#### TEXT EXCERPT
Jermaine Jackson

No. 84 – BC Lions
- Position: Wide receiver / return specialist
- Roster status: Active
- CFL status: American

Personal information
- Born: June 2, 2000 (age 26) Oakland, California, U.S.
- Listed height: 5 ft 7 in (1.70 m)
- Listed weight: 170 lb (77 kg)

Career information
- High school: San Leandro (San Leandro, California)
- College: San Mateo (2018–2019) Idaho (2020–2023)
- NFL draft: 2024: undrafted

Career history
- New Orleans Saints (2024); BC Lions (2025–present);

Awards and highlights
- First-team All-Big Sky (2022); Second-team All-Big Sky (2023);

Career NFL statistics
- Return yards: 255
- Rushing yards: -1
- Rushing average: -1
- Stats at Pro Football Reference

= Jermaine Jackson (wide receiver, born 2000) =

American football player (born 2000)

Jermaine Jackson (born June 2, 2000) is an American professional football wide receiver and return specialist for the BC Lions of the Canadian Football League (CFL). He played college football for the San Mateo Bulldogs and Idaho Vandals and was signed by the Saints as an undrafted free agent in .

==Early life==
Jackson was born on June 2, 2000, and grew up in Oakland, California. He attended San Leandro High School in California, where he played football and totaled 751 rushing yards and 16 touchdowns and 595 receiving yards with six receiving touchdowns as a senior. While in high school, he was a member of the United States national junior American football team.
########
#### STORED DATA
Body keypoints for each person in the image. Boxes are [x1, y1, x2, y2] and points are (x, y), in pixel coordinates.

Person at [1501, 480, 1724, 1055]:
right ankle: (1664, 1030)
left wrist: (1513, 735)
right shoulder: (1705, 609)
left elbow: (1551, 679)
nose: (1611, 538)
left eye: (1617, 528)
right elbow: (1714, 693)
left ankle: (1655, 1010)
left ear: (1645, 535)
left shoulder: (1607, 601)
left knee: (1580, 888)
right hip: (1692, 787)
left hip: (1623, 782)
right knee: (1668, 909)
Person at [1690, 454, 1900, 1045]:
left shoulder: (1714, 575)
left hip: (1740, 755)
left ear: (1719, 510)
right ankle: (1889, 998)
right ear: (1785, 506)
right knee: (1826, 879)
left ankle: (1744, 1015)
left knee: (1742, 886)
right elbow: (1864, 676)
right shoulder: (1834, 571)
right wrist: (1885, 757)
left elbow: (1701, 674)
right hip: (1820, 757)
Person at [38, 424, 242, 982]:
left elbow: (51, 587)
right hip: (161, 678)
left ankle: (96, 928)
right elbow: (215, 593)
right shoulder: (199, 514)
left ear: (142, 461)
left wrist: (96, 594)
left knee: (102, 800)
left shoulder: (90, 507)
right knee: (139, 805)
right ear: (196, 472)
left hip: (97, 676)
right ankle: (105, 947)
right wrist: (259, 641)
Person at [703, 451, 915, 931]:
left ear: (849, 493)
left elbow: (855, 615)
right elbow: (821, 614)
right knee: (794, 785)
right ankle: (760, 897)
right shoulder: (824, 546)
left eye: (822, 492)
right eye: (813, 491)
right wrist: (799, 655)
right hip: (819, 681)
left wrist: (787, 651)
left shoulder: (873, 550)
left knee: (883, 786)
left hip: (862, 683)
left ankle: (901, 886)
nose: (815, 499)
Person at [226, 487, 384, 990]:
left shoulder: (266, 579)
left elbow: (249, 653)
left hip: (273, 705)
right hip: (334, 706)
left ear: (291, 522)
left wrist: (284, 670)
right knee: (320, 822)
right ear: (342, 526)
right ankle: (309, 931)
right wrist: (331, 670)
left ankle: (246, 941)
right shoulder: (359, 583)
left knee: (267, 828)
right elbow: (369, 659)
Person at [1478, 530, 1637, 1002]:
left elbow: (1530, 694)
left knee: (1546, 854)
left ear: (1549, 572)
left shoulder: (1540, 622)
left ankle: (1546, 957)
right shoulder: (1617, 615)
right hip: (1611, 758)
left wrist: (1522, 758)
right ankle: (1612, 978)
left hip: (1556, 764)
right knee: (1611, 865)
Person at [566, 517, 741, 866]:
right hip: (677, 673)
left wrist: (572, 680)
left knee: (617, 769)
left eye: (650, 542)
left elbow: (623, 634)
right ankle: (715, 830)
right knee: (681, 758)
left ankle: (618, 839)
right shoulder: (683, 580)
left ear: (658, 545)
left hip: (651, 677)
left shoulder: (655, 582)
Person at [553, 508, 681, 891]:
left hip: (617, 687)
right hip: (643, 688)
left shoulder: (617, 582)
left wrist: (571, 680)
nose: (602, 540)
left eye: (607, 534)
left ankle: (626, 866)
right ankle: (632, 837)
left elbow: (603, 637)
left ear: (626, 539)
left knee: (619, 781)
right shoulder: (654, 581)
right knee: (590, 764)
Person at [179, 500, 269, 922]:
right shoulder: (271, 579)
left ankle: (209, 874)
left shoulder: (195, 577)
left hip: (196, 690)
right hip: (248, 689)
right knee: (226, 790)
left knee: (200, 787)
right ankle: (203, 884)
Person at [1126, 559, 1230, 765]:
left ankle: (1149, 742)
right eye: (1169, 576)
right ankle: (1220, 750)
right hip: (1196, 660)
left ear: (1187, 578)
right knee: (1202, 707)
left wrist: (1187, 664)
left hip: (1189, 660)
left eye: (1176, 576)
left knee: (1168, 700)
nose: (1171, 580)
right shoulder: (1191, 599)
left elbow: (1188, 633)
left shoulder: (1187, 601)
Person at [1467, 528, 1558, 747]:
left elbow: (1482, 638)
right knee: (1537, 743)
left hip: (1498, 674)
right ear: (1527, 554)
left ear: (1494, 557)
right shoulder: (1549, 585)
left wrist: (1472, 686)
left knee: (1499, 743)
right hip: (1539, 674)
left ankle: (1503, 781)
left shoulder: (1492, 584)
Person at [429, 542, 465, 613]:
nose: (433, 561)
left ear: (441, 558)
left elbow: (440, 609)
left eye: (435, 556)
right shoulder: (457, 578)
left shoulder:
########
TASK LIST.
a: Which high school did Jermaine Jackson attend, according to the Jermaine Jackson article?
b: Pick up the Jermaine Jackson article after its last sentence and carry it forward.
This data has nothing to do with the work on the Jermaine Jackson article.

RESPONSES TO THE EXERCISE.
a: San Leandro High School in California.

b:
==College career==
Jackson began his collegiate career at the College of San Mateo in 2018, recording 14 receptions for 174 yards as a freshman in 2018. In 2019, he helped his team to the conference championship and an overall record of 12–1, totaling 47 receptions for 622 yards, as well as 1,303 all-purpose yards and 11 total touchdowns. He was a first-team all-state selection for his performance.

Jackson transferred to the NCAA Division I FCS Idaho Vandals for the 2020 season, postponed to spring 2021 due to the COVID-19 pandemic, but suffered a torn ACL and MCL in his first game, on his second attempted kickoff return. In the fall 2021 season, he appeared in four games and redshirted, recording eight receptions for 93 yards. During the 2022 season, Jackson totaled 54 receptions for 1,049 yards and four touchdowns, also recording a punt return touchdown and a kickoff return touchdown. He was named a first-team All-Big Sky Conference selection at both wide receiver and punt returner for his performance. As a redshirt senior in 2023, he played all 13 games, finishing with 48 receptions for 593 yards, 18 punt returns for 332 yards and 18 kick returns for 478 yards, scoring two receiving touchdowns and two punt return touchdowns. He was chosen a second-team All-Big Sky performer at wide receiver and punt returner. In his tenure at Idaho, Jackson totaled 107 receptions for 1,687 yards and six touchdowns, as well as 666 kick return yards and 604 punt return yards, scoring four return touchdowns.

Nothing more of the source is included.